Prompt: Return the full set of entries precisely. Do not carry over any pictures.

Material supplied:
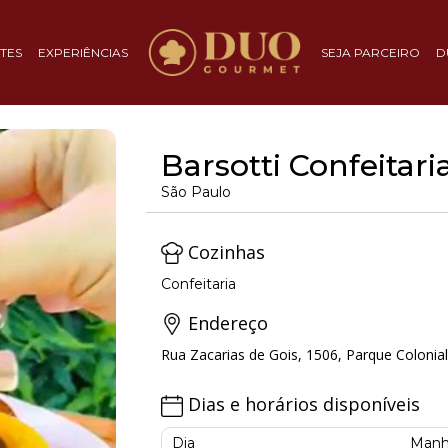
TES
EXPERIÊNCIAS
SEJA PARCEIRO
D
Barsotti Confeitari
São Paulo
Cozinhas
Confeitaria
Endereço
Rua Zacarias de Gois, 1506, Parque Colonial
Dias e horários disponíveis
Dia
Manh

Output of the exercise:
TES
EXPERIÊNCIAS
SEJA PARCEIRO
D
Barsotti Confeitari
São Paulo
Cozinhas
Confeitaria
Endereço
Rua Zacarias de Gois, 1506, Parque Colonial
Dias e horários disponíveis
Dia
Manh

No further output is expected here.